Here's what I meant. Sorry for bringing up a Chinese example but I'm pretty ignorant in Tibetan Buddhism.
The three most famous Zen teachers of all time are Bodhidharma, Huineng (the so called 6th patriarch) and Linji (Rinzai in Japanese). They're considered people who attained sudden enlightenment and reached buddhahood. What do we actually know about them that can be historically attested? Almost nothing. What we know is that their stories and teachings are mostly the products of later ages. For instance, the fame of Huineng (who was illiterate according to the story) is primarily because of a monk called Shenhui, who claimed to be the Dharma-heir of Huineng, and was a controversial figure of his time. While some of Shenhui's teachings could survive, in the last 1300 years nobody really cared about those, unlike things attributed to Huineng which were not taught by him at all.
Waiting for a "greatly enlightened master with a rainbow body" is like waiting for Maitreya to come. Actually, the single person respected by all Western Buddhists and many non-Buddhists is His Holiness the Dalai Lama. Indeed, if we look around in Europe and America, Tibetan Buddhism is thriving. On the other hand, Zen and Theravada is doing quite well too, even if they have no universal celebrity.

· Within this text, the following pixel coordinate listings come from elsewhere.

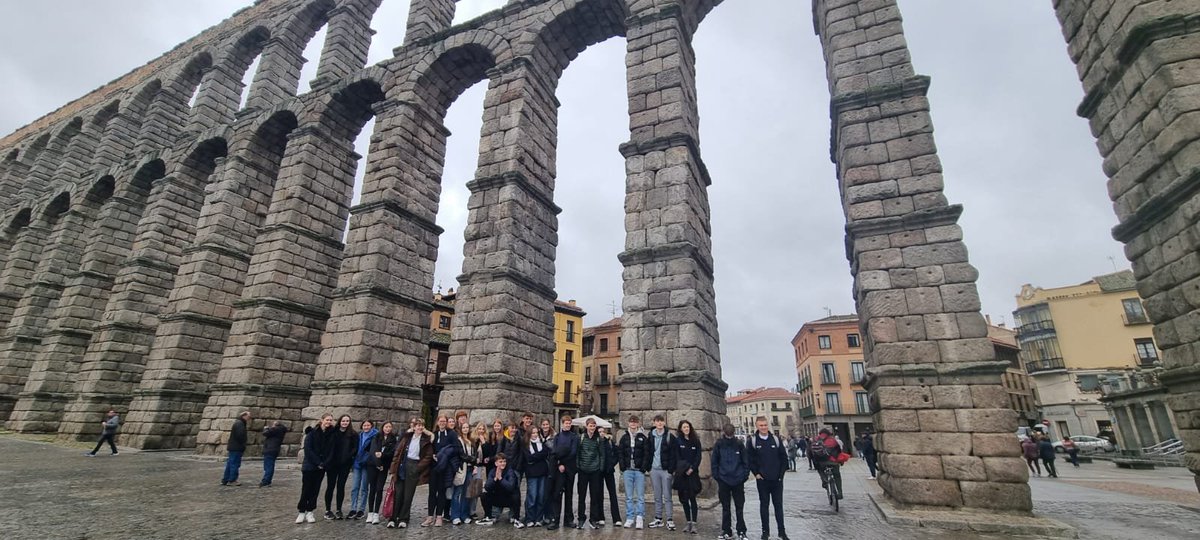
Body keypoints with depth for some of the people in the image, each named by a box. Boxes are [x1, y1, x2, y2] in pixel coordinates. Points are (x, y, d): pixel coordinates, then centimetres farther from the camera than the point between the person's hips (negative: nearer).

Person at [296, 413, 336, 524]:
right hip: (309, 466, -3)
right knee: (306, 489, 0)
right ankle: (301, 512, 12)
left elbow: (331, 451, 2)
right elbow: (308, 450, -10)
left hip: (321, 467, 3)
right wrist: (318, 462, -14)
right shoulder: (312, 433, -5)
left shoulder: (332, 434, 3)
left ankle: (309, 512, 14)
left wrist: (324, 464, -10)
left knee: (315, 490, 5)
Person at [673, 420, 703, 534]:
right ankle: (688, 522, 16)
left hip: (693, 473, -1)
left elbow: (698, 456, 2)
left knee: (692, 497, -8)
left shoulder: (696, 441, 5)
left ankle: (694, 524, -4)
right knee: (684, 498, 5)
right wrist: (685, 469, -10)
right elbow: (677, 457, 0)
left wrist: (692, 468, -10)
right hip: (681, 473, 1)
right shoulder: (677, 441, 2)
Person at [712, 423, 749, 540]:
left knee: (740, 508, 6)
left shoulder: (739, 444, -2)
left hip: (738, 481, 0)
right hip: (723, 481, 0)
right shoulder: (719, 445, -3)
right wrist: (717, 477, -5)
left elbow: (746, 461, 3)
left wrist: (744, 476, -3)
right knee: (725, 508, 9)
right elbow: (714, 462, 0)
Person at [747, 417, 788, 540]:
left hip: (777, 479, 2)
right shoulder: (752, 441, -5)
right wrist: (756, 473, -6)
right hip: (762, 479, -1)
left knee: (778, 505, 8)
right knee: (764, 505, 7)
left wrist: (781, 474, -1)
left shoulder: (776, 439, 1)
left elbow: (784, 458, 4)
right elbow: (749, 459, -1)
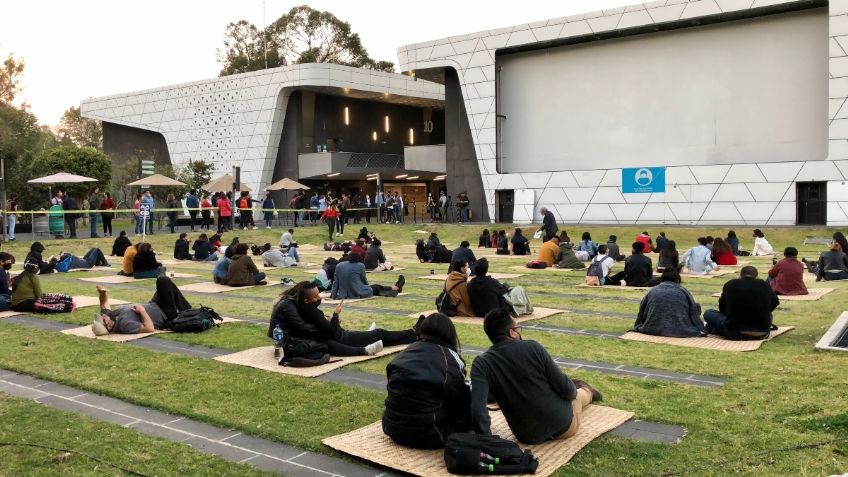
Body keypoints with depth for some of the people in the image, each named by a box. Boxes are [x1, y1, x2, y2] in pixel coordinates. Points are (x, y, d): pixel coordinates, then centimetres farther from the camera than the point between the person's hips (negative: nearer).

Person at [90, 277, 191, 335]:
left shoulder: (108, 316, -15)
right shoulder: (124, 324, -41)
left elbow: (104, 304, 7)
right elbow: (150, 328, -43)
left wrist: (102, 294, -14)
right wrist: (142, 311, -33)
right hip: (164, 315, -8)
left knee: (162, 281, 18)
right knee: (164, 281, -8)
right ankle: (187, 312, 8)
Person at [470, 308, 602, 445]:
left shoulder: (481, 364, -16)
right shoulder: (533, 347, -18)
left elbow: (478, 410, -28)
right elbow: (564, 388, -12)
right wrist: (573, 391, 11)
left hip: (529, 437, 2)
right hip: (563, 424, -2)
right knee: (577, 394, 34)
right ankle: (587, 393, 66)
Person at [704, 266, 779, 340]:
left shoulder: (730, 284, 0)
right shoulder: (765, 285, 4)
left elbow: (722, 308, 13)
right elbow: (775, 303, 22)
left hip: (736, 334, -2)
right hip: (762, 334, 2)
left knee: (708, 313, 18)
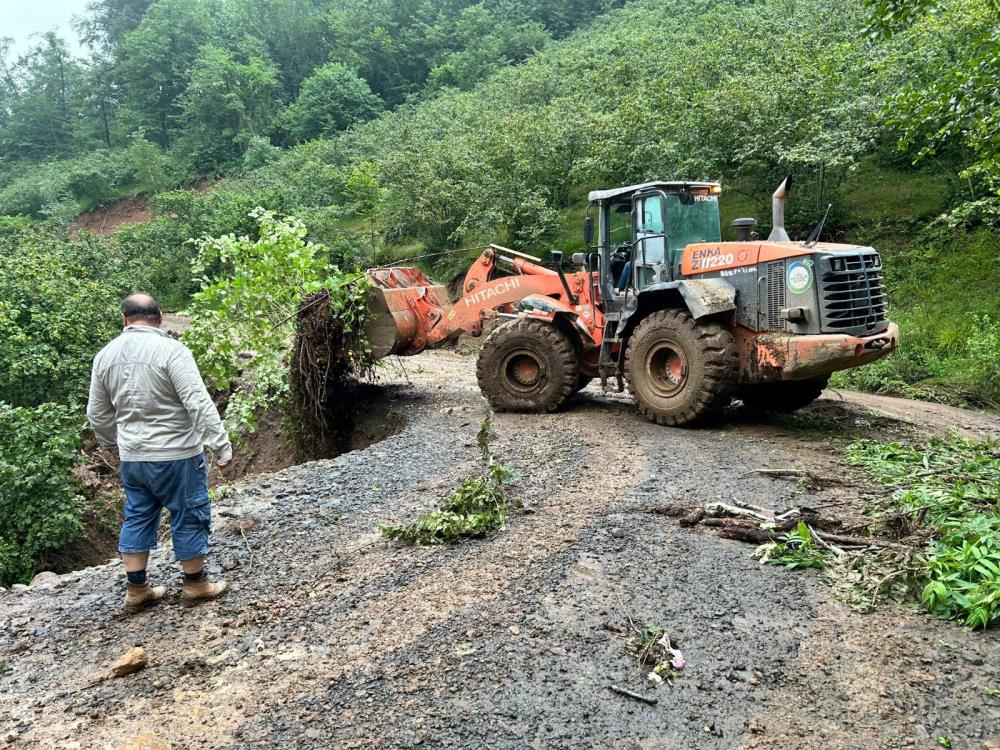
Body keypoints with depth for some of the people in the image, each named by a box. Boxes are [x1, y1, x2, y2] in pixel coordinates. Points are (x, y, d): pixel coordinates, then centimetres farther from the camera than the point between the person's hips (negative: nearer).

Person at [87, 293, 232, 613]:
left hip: (132, 457, 6)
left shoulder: (105, 355, 5)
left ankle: (136, 590, 25)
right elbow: (200, 404, -22)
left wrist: (114, 446, 28)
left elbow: (97, 414, 13)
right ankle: (195, 583, 21)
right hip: (176, 455, -6)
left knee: (138, 518, 18)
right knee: (189, 516, 9)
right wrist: (222, 446, -18)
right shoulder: (171, 350, -15)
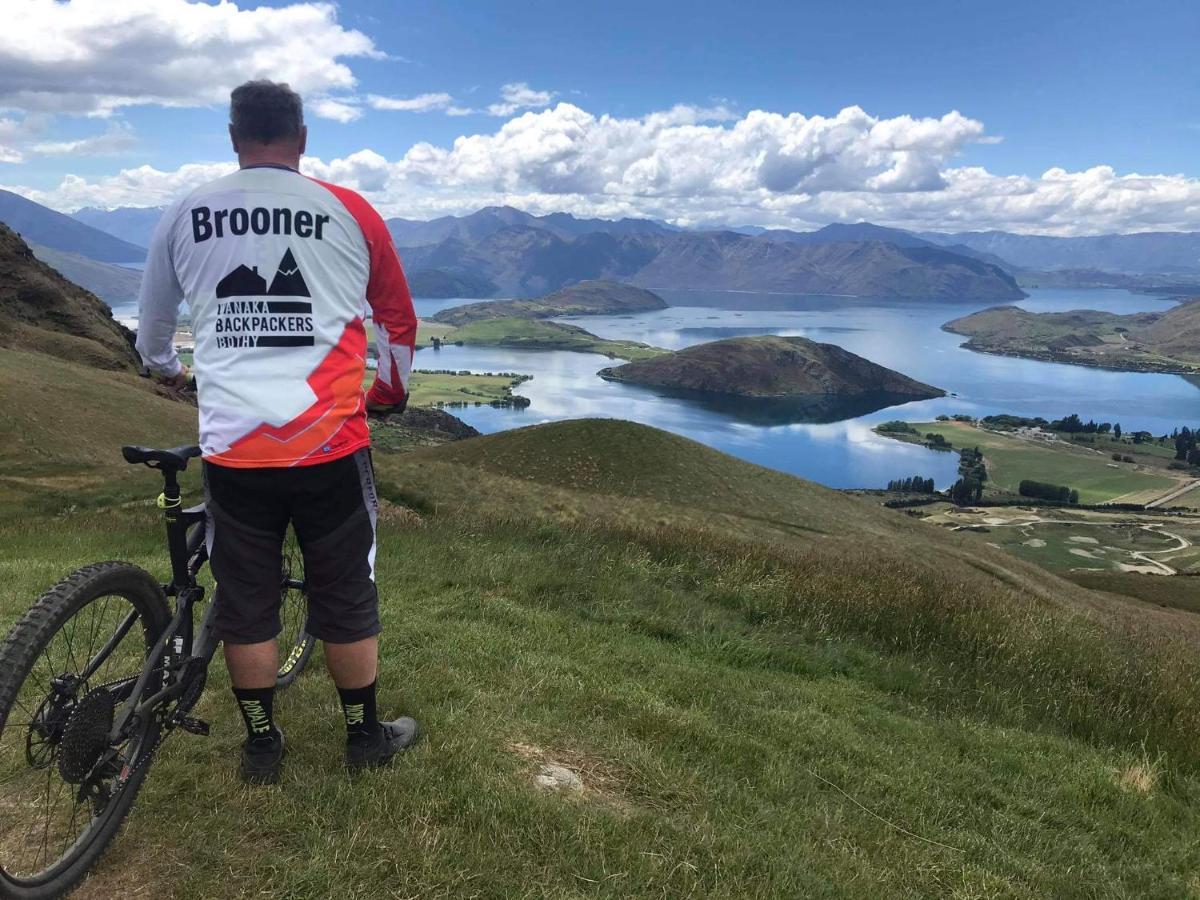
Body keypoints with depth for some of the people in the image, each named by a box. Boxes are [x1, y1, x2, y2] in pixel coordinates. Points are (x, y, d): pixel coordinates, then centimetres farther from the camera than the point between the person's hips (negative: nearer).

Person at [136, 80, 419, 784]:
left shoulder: (185, 215, 5)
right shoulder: (352, 213, 0)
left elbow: (153, 325, 20)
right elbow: (400, 321, 10)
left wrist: (167, 370, 42)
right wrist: (392, 391, 29)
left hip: (233, 447, 1)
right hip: (330, 445, -1)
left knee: (246, 603, 15)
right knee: (347, 597, 13)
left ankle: (262, 746, 29)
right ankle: (366, 736, 29)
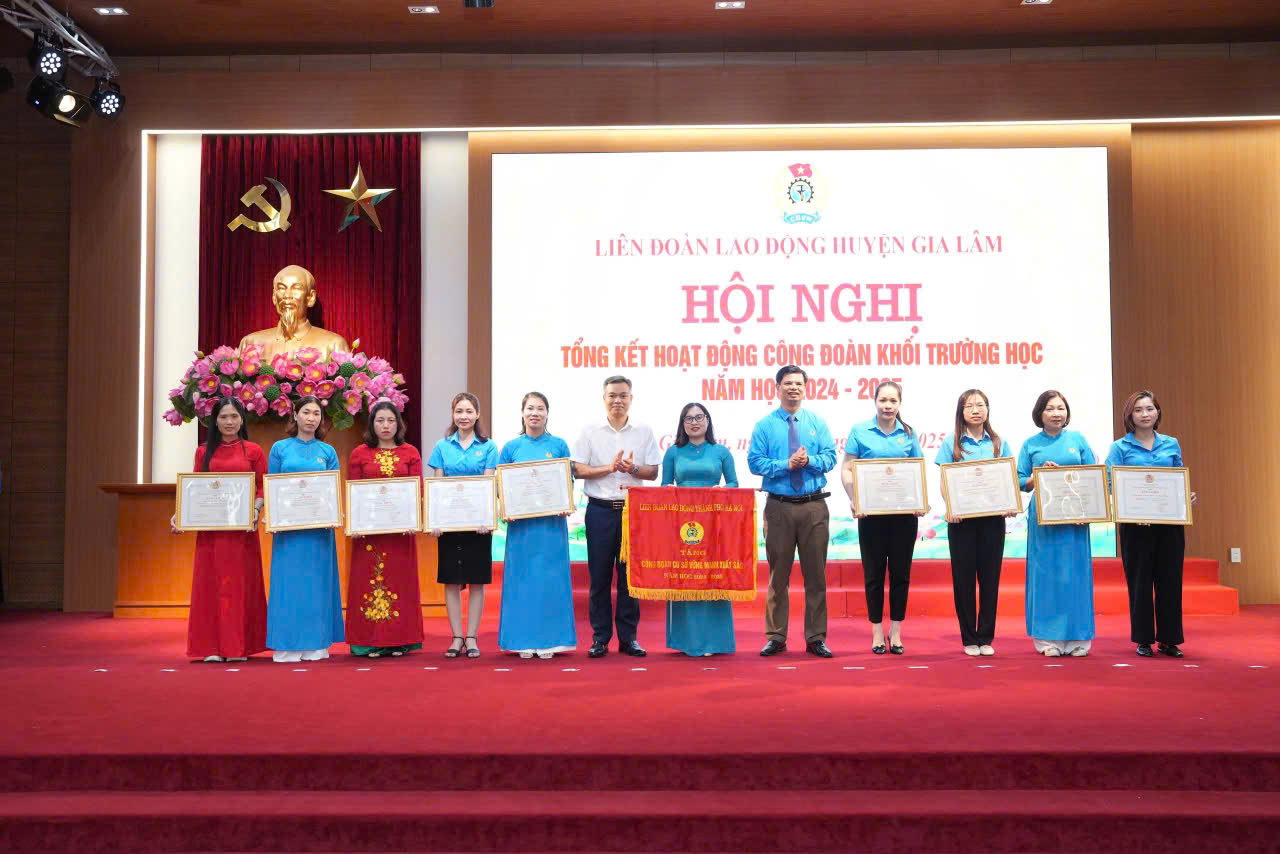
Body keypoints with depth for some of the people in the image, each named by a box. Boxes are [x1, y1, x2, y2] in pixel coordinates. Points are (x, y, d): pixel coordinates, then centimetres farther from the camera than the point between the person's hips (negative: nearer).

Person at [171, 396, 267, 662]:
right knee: (211, 582, 1)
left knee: (240, 582, 2)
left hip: (242, 528, -2)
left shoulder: (253, 451, 5)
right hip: (210, 528, 2)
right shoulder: (203, 452, 11)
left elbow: (263, 487, 3)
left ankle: (239, 646, 7)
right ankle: (213, 647, 5)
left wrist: (255, 510, -14)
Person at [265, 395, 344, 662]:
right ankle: (287, 645, 2)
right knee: (288, 582, -2)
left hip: (319, 527, 1)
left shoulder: (328, 452, 9)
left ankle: (315, 644, 8)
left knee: (317, 582, 3)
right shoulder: (280, 449, 6)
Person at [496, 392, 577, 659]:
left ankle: (549, 639, 8)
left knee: (551, 578, 1)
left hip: (552, 522, -1)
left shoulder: (558, 445, 6)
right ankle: (524, 640, 10)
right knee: (522, 578, 3)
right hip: (520, 523, 1)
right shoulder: (511, 447, 7)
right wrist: (504, 509, -10)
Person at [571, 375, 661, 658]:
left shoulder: (644, 432, 9)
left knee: (629, 574, 3)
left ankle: (628, 637, 10)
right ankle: (600, 637, 7)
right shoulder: (590, 433, 6)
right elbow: (578, 469, -1)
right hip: (600, 510, -1)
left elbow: (653, 472, 5)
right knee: (599, 575, 1)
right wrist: (609, 468, -11)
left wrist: (633, 469, -14)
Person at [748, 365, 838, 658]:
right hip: (779, 507, -1)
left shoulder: (817, 423, 10)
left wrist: (809, 460, -16)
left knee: (816, 573, 4)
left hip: (814, 506, 1)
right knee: (778, 573, 3)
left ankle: (816, 638, 11)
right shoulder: (764, 425, 4)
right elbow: (755, 462, -3)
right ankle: (776, 637, 11)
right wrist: (786, 465, -15)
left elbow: (830, 457, 3)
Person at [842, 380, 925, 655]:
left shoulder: (908, 433, 6)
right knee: (874, 573, 4)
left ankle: (895, 632, 15)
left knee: (901, 572, 6)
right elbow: (847, 470, 0)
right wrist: (854, 500, -14)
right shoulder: (860, 431, 1)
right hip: (872, 512, -1)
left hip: (904, 513, 2)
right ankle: (877, 632, 13)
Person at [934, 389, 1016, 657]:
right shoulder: (952, 443, 4)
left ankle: (986, 637, 13)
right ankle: (969, 638, 10)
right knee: (964, 576, 2)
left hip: (993, 517, 2)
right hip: (962, 519, -2)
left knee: (990, 576, 4)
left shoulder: (999, 443, 9)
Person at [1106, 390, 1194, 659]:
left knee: (1170, 579, 4)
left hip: (1169, 522, 2)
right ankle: (1143, 639, 12)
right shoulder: (1120, 447, 2)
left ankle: (1169, 639, 14)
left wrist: (1188, 496, -6)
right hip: (1135, 524, -2)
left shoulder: (1171, 445, 11)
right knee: (1139, 581, 2)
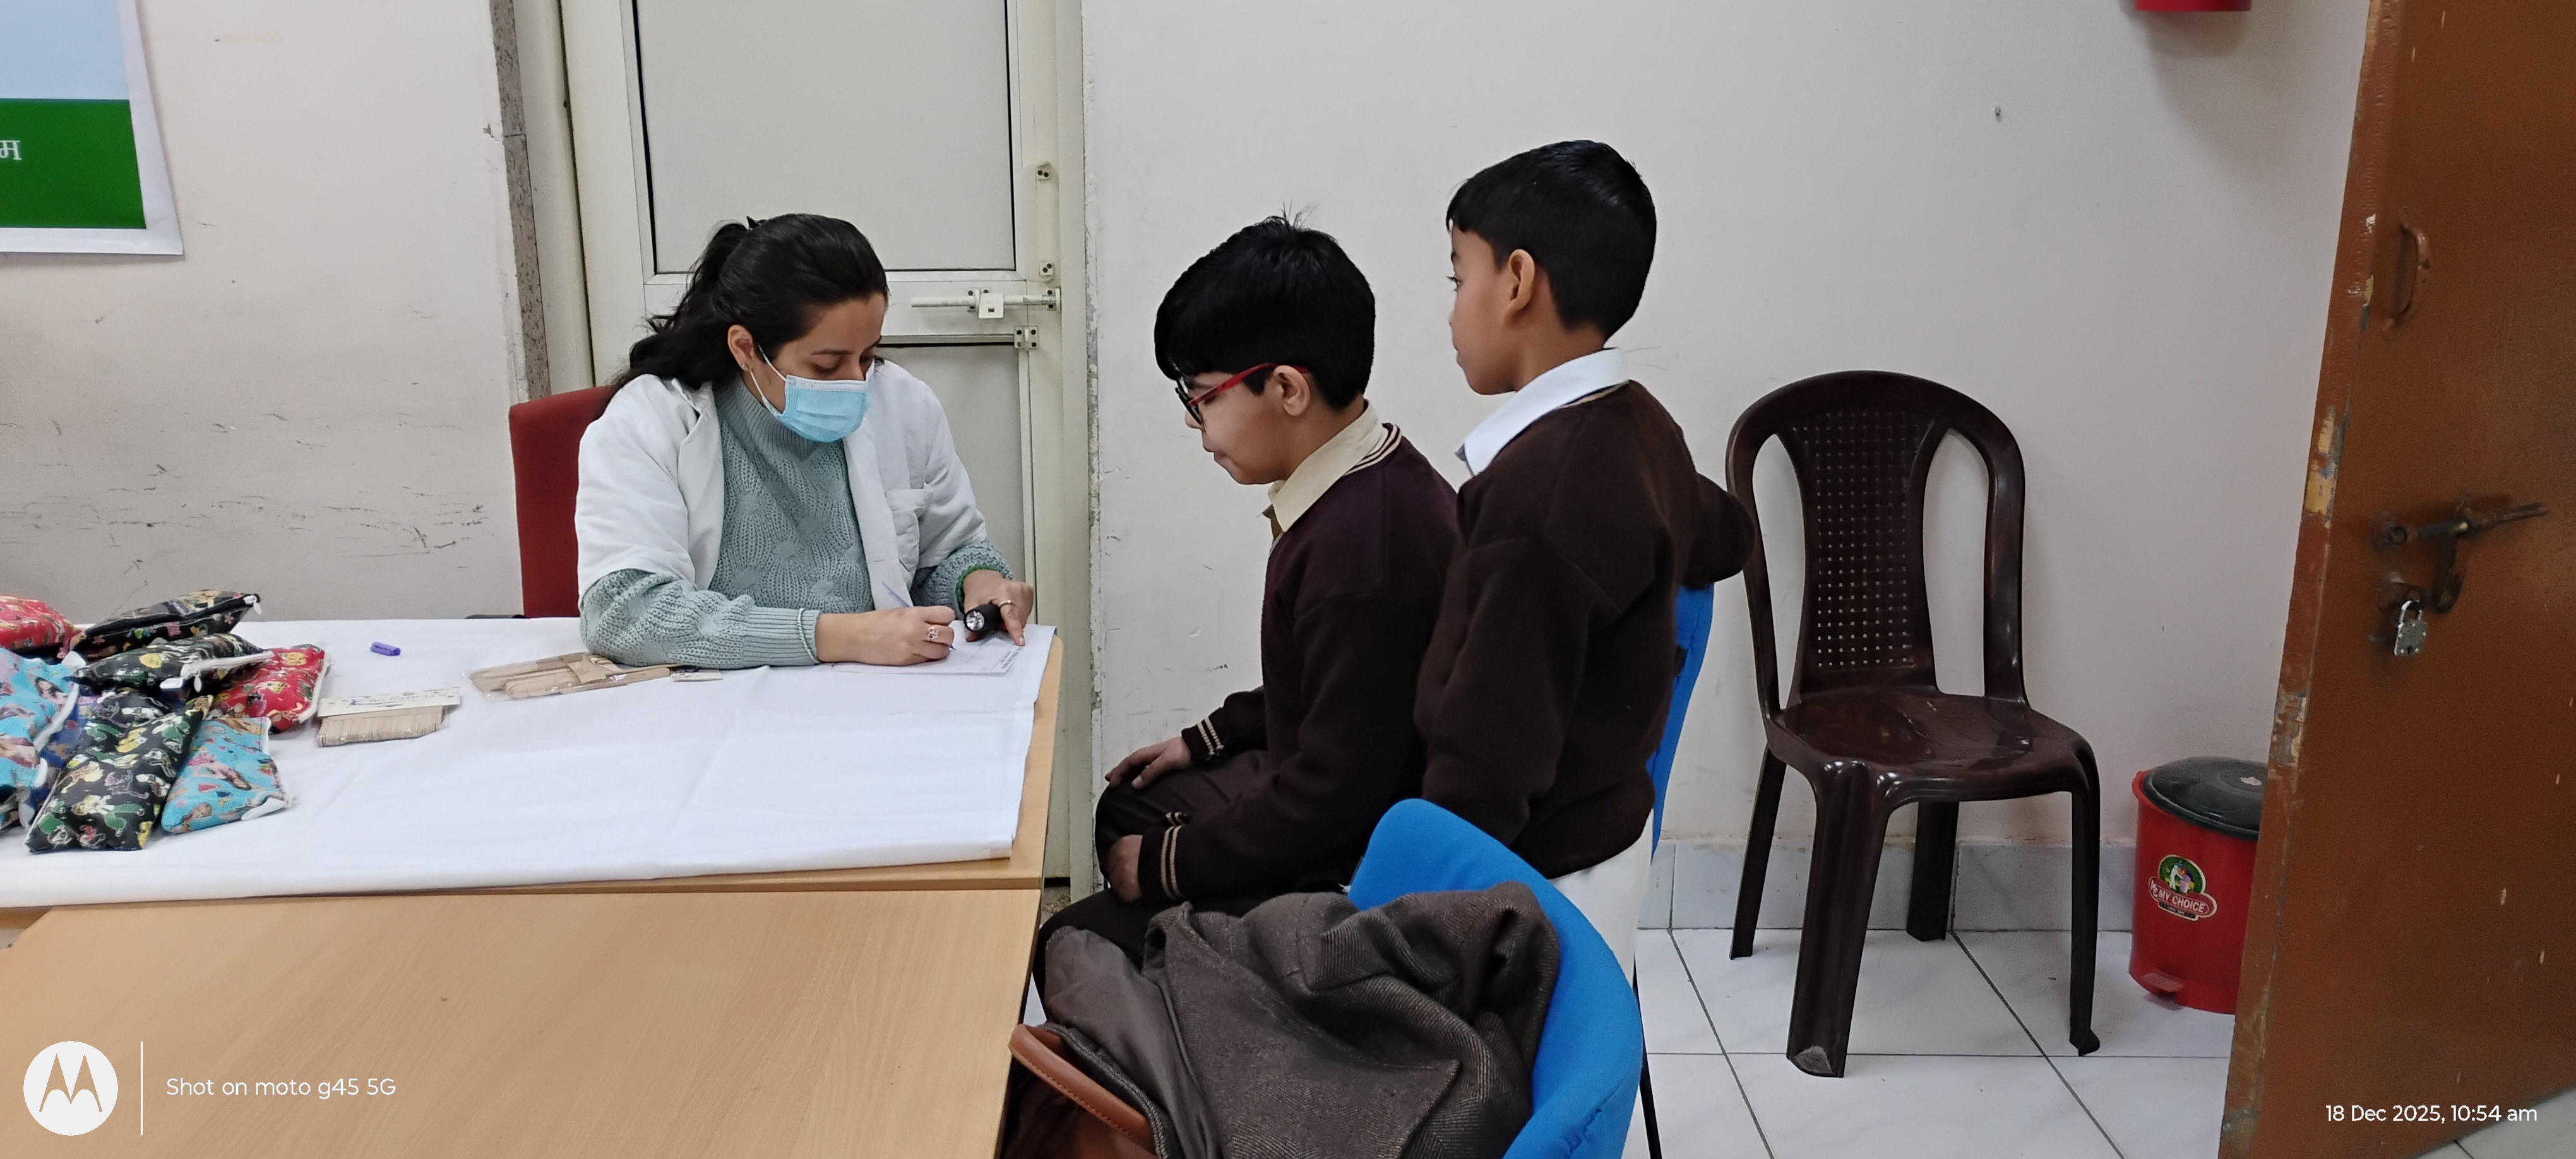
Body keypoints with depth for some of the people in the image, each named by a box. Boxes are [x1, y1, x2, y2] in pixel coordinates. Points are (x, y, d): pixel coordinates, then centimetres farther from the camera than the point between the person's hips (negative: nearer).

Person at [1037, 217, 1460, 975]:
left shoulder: (1362, 546, -32)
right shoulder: (1375, 480, -1)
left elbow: (1335, 794, -26)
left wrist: (1167, 863, -15)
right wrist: (1207, 740, 18)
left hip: (1352, 868, -10)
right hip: (1334, 793, 10)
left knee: (1072, 945, -9)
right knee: (1127, 812, 25)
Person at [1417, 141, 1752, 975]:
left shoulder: (1539, 483, -27)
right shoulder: (1641, 428, 1)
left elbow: (1493, 755, -25)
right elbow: (1717, 538, 24)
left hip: (1539, 870, -9)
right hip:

It sounds good to name a single person responsible for something awesome like establishing Buddhism in a country. But in fact, even Shakyamuni Buddha couldn't make Buddhism a major religion in India single-handedly, so there were his disciples who he sent out to spread the word, and the disciples of disciples, etc., and there was Ashoka, so on and so forth.
"While teachers of the middle way, mind only, transcendent wisdom, mantra, and other schools may have their own assertions, the fulfillment of those intentions is the same. There is not a single thing that is not contained within mind."
(Gampopa to Düsum Khyenpa, in "The First Karmapa", KTD Pub, p254)
“If you recognize the world of appearance and existence as the mind, realize the mind itself as empty, and have no grasping at the superiority of your realizations — this is the ultimate view."